Contemporary women’s fiction about three generations of mother-daughter love, Gretel Killeen’s My Daughter’s Wedding is a fast-paced exploration into the complex family dynamics between women, and how broken relationships can always be mended.
I liked the structure of the novel, and the premise. My Daughter’s Wedding is formatted as a diary entry, which feels instantly accessible. You’re placed right in the centre of the action, and you’re involved in the journey the entire way. The concept of the estranged daughter allows Nora to reflect on her past mistakes, and we also witness a lot of similarities between Nora and her own mother.
The book is filled with a large cast of eccentric characters, all with interesting backstories and tiny quirks that make them memorable. This definitely feels similar to Gretel’s other fictional works — all quite out-of-this-world, wacky tales.
“Yes, it was after all that, when I was looking for Hope’s birth certificate in preparation for registering her wedding, that I found you, Dear Diary. And it was then that I decided to quietly start writing in you over the forthcoming wedding week as evidence of how perfectly I’ve behaved should anything untoward come to pass and anyone/everyone try to blame me.”

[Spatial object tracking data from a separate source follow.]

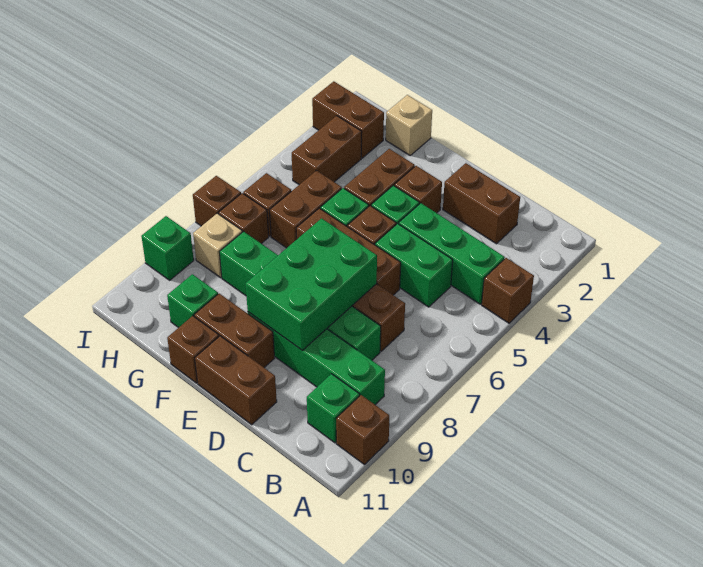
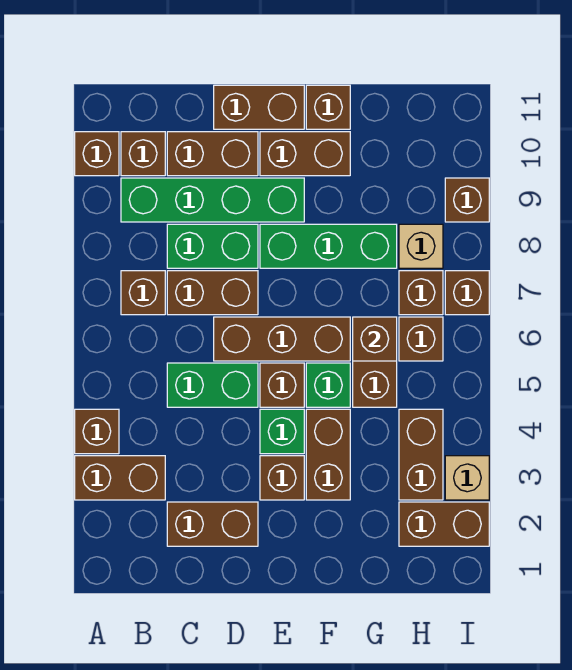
none -> brown brick A3:B3 level 1
green brick B4:D4 level 1 -> none
none -> brown brick B7 level 1
green brick B10 level 1 -> brown brick B10 level 1
none -> brown brick C10:D10 level 1
green brick D7:E9 level 2 -> none
tan brick G1 level 1 -> tan brick I3 level 1
none -> brown brick G6 level 2
green brick G10 level 1 -> none
green brick I9 level 1 -> brown brick I9 level 1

Unfortunately, this book didn’t live up to its potential. Yes, it’s a unique, funky story. No doubt about it. But I felt that the characterisation and the growth that’s required in a novel — even a comedic one — just wasn’t present in this. I think Gretel was going for a mad cap adventure, but the main character is in her 50s and the readership are adults and I’m just not sure that it works. No spoilers, but the entire storyline/premise about Aspen was too over-the-top to be enjoyable.
“I didn’t know what to say. Mum has always been great at winning arguments with me but appalling at confronting what we’re actually arguing about. I can’t blame her, I’m guilty of this too. I obfuscate and pussyfoot and hedge around the subject, for fear in fact of exactly what happened just now, an argument that leaves Mum feeling victorious and me feeling violated.”
Admittedly, I just didn’t find this book as humorous as the blurb suggested. There were a few chuckles, but mainly, I found the voice to be quite impenetrable. Nora is supposed to be in her 50s but she reads like an adolescent — stream of consciousness, scatty, unfocused, and just a little too silly to be believable as a character.
Additionally, the plot gets more absurd as the book goes on. There are commendable moments of depth, and character development, but the absurdity of the storyline seemingly dilutes these profound, notable aspects in the book. And the pacing is so quick, there isn’t really enough time to get to the know the characters, and so you don’t really find yourself warming to them.
“It’s been said that a mother is only as happy as her unhappiest child. I know this to be true. When a woman becomes a mother she loses all emotional independence. And this can never be changed. The umbilical cord is never cut. The scissors just make it invisible.”
A very light read. Recommended as a beach read, or an airport purchase.
Thank you to the publisher for mailing me a review copy in exchange for an honest review.